/aaaaxy

A nonlinear 2D puzzle platformer taking place in impossible spaces.

Primary LanguageGoApache License 2.0Apache-2.0

AAAAXY

AAAAXY is a nonlinear 2D puzzle platformer taking place in impossible spaces.

Although your general goal is reaching the surprising end of the game, you are encouraged to set your own goals while playing. Exploration will be rewarded, and secrets await you!

So jump and run around, and enjoy losing your sense of orientation in this World of Wicked Weirdness. Find out what Van Vlijmen will make you do. Pick a path, get inside a Klein Bottle, recognize some memes, and by all means: don't look up.

And beware of a minor amount of trolling.

Get it from the Snap Store

Or from Flathub

Or from Itch

Or from Game Jolt

Screenshots

shot1 shot2 shot3 shot4 shot5 shot6 shot7 shot8

More Resources

This documentation is intended for developers; user-centric documentation is available on the game's website.

Notable Libraries

This game is based on the following libraries:

  • Ebiten for low level graphics and input
  • Oto for sound.
  • tmx for parsing Tiled tile maps.

Compiling

This game has been successfully compiled on Linux, FreeBSD and Windows, and will likely compile just fine on other unixoid systems as well. For other platforms some minor porting may be required so save games and settings can be retained; in particular see vfs/state_*.go.

To build the game for yourself, install git, golang, graphviz, imagemagick and pandoc, and then run:

git clone https://github.com/divVerent/aaaaxy
cd aaaaxy
git submodule update --init --remote
make

NOTE: On FreeBSD systems, use gmake instead of make to compile.

To update and rebuild, run:

cd aaaaxy
git pull
git submodule update --remote
make

You can also immediately compile and run the game using:

make run

Mathematical Notes

This game does not take place in the Euclidean space you're used to - instead, you are experiencing the universal cover of a massively twisted space, which feels like a space with a locally-Euclidean topology and geometry, which however violates some of their axioms globally (e.g. the shortest path from one point to another modulo the equivalence relation is not necessarily a line, and parallels are not always unique).

For some added confusion, the space is occasionally reconfigured by turning portals on/off at runtime, further violating expectations.

This is rather similar to seamless portals, but yields stronger immersion and is generally an interesting approach I wanted to try out. In particular, gravity behaves consistently across portals, and objects are entirely glitch-free around them. The player is only ever visible once. On the other hand, this approach can not sensibly support multi-player games; a more traditional portal based engine would be more appropriate there, where the same object may be seen multiple times on the screen. Sadly that approach would appear rather confusing in places where this would cause the player themselves to show up multiple times at once, which is why I did not go with it.

In 3D games with transparent portals/warpzones, immersion is usually achieved by treating each portal as a dynamic texture surface which shows a view out of a camera projected to the other side. An open source implementation of this can e.g. be found in Xonotic.

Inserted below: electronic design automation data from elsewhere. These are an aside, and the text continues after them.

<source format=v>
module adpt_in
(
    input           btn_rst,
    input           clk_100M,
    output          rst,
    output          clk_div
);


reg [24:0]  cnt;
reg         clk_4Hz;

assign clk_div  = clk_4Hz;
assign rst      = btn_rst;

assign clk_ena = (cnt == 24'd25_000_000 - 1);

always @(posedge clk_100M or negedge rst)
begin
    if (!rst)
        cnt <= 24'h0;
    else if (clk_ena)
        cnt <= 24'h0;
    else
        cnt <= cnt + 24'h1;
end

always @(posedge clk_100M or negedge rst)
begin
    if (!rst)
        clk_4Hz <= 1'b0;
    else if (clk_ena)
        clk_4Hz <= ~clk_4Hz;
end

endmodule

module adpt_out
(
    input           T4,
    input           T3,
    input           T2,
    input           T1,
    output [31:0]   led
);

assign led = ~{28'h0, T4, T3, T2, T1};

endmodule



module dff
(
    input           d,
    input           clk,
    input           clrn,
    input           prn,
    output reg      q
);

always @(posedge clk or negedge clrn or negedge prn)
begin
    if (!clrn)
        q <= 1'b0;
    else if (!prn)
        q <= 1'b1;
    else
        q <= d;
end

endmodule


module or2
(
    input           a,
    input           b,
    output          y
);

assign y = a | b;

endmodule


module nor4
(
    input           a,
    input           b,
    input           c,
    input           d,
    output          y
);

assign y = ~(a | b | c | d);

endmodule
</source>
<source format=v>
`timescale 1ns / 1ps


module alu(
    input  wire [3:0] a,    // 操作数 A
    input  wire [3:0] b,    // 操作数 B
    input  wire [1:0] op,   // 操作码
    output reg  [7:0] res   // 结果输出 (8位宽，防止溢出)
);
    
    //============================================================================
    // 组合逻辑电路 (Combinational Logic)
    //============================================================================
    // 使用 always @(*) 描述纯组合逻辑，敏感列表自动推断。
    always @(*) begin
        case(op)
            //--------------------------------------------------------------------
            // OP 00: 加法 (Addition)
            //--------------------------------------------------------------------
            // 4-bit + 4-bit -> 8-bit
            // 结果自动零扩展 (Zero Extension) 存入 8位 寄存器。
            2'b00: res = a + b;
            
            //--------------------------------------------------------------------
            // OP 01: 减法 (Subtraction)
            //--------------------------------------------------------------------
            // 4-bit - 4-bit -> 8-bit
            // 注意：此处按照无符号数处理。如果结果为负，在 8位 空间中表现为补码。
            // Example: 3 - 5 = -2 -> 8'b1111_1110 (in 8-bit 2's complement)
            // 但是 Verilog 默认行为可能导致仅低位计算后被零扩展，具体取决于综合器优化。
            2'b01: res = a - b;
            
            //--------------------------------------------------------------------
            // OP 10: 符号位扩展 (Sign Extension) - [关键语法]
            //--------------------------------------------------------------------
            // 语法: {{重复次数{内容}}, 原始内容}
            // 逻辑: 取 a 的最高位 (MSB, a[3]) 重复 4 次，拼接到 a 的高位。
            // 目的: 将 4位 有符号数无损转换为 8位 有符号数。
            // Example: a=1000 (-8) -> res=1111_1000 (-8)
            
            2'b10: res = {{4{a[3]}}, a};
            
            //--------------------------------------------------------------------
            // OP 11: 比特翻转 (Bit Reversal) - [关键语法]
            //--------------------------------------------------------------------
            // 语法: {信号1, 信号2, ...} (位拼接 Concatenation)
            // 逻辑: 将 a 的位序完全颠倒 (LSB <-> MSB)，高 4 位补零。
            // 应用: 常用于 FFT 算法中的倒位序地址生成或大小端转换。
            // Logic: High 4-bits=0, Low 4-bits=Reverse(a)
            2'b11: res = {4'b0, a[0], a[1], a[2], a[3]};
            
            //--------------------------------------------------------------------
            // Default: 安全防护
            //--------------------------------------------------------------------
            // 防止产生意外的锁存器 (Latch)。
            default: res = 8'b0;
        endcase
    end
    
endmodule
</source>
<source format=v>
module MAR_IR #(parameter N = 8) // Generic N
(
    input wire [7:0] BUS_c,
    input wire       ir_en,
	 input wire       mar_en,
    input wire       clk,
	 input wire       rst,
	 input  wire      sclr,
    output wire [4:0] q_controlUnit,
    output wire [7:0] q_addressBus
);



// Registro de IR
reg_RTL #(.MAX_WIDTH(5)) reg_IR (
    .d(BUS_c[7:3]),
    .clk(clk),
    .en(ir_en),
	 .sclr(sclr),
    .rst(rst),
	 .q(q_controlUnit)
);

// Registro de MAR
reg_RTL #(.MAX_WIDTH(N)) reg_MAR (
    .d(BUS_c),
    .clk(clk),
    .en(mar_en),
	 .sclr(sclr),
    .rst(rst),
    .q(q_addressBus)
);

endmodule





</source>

The reason why this works is that only those parts of an object are shown that have a line of sight to the player - as expected in a first person game. Implementing a third person view that way is already a bit more tricky but usually one can work around the view origin mismatching but being close to the player origin; however what is usually not possible with transparent portals in a top-down or other 2D-ish view, as conflicting (e.g. self-overlapping) geometry may need to be rendered to the screen at the same time.

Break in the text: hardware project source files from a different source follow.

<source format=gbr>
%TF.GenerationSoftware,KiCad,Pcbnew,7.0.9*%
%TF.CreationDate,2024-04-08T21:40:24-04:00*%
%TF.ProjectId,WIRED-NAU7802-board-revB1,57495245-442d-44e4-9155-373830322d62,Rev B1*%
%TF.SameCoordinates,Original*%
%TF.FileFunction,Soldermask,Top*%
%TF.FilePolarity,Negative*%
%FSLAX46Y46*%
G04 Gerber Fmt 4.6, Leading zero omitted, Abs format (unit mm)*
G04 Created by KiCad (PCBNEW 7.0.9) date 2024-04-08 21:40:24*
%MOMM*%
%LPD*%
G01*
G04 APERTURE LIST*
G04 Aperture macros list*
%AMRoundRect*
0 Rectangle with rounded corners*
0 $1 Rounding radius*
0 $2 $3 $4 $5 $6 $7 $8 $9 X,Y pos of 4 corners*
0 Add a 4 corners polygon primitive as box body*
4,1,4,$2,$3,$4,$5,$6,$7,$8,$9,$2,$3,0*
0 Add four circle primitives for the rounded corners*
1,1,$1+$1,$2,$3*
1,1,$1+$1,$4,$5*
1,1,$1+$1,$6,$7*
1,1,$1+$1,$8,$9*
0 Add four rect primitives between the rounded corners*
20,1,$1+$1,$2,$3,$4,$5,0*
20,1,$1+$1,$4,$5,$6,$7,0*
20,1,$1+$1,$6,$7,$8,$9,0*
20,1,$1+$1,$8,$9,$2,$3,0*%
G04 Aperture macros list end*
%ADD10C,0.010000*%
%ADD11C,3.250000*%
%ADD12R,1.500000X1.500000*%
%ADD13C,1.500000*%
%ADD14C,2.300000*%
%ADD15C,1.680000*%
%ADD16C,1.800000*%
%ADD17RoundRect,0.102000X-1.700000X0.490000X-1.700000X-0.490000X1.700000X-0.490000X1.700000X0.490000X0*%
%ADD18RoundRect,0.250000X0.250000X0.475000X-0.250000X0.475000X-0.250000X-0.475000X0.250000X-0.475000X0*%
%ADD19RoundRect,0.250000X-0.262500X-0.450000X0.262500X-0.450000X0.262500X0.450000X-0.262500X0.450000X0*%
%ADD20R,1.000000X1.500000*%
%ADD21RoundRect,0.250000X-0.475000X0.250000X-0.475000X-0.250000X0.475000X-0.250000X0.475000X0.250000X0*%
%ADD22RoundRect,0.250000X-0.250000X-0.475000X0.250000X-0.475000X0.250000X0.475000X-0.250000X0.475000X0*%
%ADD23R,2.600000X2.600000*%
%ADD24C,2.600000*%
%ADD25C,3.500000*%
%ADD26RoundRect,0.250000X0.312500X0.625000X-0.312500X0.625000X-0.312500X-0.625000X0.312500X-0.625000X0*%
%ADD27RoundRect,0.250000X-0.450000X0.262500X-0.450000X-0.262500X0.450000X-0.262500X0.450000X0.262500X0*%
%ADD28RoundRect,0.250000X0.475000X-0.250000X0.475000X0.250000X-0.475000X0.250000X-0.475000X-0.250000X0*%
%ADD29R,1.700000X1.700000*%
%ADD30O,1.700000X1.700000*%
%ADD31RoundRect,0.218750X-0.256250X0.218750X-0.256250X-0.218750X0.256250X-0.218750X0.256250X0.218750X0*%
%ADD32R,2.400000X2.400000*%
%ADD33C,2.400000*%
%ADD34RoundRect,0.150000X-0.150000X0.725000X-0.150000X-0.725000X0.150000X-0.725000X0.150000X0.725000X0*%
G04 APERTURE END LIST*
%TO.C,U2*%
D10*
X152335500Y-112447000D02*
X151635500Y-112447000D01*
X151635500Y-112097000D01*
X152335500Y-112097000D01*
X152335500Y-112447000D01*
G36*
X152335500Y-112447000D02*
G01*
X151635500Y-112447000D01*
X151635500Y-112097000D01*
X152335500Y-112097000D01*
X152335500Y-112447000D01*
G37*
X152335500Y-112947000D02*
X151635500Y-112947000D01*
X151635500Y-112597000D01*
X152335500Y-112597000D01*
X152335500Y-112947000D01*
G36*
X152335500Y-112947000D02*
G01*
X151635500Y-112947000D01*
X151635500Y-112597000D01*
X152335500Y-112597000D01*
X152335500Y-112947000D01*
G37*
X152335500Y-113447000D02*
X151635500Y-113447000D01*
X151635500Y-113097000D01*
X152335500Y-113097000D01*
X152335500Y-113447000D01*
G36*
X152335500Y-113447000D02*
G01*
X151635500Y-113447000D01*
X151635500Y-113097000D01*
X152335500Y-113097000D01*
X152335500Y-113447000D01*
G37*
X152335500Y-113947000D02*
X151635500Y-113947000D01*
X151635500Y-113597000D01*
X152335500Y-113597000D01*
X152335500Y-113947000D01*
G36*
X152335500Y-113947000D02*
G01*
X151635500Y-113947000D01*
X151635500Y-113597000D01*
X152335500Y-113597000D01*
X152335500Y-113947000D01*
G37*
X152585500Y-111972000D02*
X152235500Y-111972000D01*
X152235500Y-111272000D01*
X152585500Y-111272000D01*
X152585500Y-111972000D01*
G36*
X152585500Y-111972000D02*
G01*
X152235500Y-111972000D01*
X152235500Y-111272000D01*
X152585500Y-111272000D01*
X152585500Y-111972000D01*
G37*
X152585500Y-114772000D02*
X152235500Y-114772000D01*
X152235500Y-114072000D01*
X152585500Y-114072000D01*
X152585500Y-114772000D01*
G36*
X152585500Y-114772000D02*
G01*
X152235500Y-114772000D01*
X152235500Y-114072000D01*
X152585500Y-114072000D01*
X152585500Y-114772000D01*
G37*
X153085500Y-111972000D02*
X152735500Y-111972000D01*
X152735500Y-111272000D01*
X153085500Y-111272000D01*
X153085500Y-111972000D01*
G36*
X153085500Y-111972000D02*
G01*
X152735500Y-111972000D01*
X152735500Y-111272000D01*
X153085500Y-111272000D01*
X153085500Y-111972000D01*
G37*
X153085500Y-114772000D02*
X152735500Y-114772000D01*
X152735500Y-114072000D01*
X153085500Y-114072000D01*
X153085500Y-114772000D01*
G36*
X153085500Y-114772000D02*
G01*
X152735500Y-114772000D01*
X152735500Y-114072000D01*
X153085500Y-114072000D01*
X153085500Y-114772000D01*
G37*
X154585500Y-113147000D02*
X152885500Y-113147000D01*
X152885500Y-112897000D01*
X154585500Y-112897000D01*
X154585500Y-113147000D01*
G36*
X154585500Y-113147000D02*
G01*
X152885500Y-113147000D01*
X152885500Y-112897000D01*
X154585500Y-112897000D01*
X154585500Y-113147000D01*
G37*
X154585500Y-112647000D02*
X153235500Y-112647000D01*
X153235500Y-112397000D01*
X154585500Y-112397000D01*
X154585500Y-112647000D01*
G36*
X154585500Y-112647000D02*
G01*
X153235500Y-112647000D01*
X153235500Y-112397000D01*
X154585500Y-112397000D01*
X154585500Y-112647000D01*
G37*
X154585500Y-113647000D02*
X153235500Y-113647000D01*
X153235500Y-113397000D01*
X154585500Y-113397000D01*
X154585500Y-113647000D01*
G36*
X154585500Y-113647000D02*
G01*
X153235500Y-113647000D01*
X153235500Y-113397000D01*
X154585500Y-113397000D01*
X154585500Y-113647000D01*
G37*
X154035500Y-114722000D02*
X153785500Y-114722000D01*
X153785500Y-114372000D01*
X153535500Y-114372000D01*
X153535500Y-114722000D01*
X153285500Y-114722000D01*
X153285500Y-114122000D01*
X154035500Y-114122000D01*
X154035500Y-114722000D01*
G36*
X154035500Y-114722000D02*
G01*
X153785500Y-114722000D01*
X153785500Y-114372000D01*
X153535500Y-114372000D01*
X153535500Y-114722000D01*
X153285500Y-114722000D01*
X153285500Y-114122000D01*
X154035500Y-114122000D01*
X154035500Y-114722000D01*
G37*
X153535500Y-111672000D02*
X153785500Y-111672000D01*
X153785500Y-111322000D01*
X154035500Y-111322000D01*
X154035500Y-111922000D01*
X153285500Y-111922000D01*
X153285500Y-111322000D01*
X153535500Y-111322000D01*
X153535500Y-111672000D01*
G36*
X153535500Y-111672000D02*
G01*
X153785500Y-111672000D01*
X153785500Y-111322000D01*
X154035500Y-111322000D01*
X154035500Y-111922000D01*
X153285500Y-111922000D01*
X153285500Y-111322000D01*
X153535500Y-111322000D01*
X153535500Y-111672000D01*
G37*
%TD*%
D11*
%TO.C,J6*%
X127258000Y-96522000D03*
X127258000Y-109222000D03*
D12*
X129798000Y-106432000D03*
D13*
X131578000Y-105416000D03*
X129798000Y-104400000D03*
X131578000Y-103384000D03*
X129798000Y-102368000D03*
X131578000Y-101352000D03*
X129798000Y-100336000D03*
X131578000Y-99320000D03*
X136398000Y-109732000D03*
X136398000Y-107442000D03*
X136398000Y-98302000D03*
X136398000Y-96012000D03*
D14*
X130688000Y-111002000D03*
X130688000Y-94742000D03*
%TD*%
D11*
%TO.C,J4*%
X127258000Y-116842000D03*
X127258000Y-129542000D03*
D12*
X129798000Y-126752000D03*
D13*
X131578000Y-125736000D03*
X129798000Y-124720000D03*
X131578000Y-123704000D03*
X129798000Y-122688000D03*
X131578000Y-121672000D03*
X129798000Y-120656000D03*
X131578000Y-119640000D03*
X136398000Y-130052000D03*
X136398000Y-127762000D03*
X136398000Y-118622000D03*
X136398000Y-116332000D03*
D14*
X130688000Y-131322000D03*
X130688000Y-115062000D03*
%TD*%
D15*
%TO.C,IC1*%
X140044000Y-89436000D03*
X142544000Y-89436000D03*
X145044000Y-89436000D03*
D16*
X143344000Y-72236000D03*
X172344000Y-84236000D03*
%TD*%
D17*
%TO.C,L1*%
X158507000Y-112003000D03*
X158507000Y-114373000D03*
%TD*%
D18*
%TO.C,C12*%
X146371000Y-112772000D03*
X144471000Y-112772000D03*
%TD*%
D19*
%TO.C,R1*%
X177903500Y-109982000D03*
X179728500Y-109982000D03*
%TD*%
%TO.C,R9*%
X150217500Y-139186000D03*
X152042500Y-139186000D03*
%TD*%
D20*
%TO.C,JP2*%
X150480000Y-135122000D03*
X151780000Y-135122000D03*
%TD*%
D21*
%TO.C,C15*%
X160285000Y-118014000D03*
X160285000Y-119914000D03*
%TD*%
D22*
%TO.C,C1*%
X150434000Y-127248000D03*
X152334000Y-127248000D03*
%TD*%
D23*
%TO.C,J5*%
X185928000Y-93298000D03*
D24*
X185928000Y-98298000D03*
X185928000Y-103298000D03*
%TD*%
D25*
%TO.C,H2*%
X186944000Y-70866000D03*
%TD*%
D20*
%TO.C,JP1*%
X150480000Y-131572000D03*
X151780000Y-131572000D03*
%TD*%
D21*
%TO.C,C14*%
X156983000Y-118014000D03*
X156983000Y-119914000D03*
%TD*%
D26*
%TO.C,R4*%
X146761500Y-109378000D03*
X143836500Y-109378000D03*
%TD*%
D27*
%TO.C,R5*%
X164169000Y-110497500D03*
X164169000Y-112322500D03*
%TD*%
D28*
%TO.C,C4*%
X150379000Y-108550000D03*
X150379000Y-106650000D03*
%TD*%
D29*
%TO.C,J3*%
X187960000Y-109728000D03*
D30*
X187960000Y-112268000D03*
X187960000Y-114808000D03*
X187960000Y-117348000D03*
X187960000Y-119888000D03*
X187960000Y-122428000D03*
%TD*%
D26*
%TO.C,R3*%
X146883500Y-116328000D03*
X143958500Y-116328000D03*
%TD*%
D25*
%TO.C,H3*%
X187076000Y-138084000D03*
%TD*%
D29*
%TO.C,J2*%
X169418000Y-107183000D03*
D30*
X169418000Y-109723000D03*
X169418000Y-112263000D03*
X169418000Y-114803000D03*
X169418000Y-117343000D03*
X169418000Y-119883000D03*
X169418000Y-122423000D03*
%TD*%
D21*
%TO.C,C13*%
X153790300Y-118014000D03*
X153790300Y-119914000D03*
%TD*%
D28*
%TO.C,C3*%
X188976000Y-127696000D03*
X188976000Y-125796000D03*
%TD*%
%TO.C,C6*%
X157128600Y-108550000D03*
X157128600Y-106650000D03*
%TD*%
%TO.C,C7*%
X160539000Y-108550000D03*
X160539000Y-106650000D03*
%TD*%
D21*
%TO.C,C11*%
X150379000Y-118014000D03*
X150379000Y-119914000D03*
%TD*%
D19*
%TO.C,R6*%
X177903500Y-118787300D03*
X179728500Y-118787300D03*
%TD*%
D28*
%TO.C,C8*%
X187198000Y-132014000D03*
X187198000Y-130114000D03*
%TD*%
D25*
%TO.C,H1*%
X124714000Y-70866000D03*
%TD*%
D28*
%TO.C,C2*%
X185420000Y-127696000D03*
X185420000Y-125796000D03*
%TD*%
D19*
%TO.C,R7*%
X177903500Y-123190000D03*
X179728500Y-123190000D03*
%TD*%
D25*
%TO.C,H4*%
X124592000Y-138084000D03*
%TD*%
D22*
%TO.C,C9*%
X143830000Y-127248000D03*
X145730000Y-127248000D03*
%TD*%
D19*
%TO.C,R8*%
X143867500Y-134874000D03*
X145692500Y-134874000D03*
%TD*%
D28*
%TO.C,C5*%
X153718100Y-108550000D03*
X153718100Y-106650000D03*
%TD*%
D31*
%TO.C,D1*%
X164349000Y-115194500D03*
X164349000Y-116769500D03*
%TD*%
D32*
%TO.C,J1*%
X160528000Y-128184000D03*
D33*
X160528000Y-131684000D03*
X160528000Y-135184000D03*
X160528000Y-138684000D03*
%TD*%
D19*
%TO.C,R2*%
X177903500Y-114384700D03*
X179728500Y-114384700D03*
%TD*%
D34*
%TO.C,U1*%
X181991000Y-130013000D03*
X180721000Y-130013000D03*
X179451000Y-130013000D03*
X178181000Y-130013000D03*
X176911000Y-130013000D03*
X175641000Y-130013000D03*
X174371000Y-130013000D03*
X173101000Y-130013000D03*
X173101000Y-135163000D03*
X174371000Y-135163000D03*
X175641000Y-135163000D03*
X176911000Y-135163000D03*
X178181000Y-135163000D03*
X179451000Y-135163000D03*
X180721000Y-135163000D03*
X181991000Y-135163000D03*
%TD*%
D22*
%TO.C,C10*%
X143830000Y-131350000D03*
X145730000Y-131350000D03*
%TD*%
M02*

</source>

There are however two approaches to solve this:

  • Design levels so that conflicting geometry is never on screen.
    • In other words, when transparently teleporting in order to move the player past a portal, a screen-sized environment of the source position must always match a screen-sized environment of the destination position.
    • This approach is simple and very immersive and has already been used in the original Super Mario Bros. game on the NES.
    • It however is not very flexible as any impossible geometry has to be rather large and behave fully Euclidean on every screen-sized environment around positions the player can visit.
  • Hide anything that has no line of sight to the player.
    • This actually matches the approach used in first person 3D games
    • With this approach, the game needs to be consistent with Euclidean geometry only in small environments around each object.
      • In this implementation, the consistency requirement is that an 1-tile environment around every portal must match, and that the same "screen tile" cannot be reached by a 1-tile environment around a line of sight through two different sets of portals at the same time.
      • As this game demonstrates, this can yield rather interesting while still obvious non-Euclidean topologic properties.
    • This is the approach has been explored in this game as well - but very likely for the first time in a two dimensional game.

License

This project is released under the Apache 2.0 License.

Disclaimer

This is not an officially supported Google product.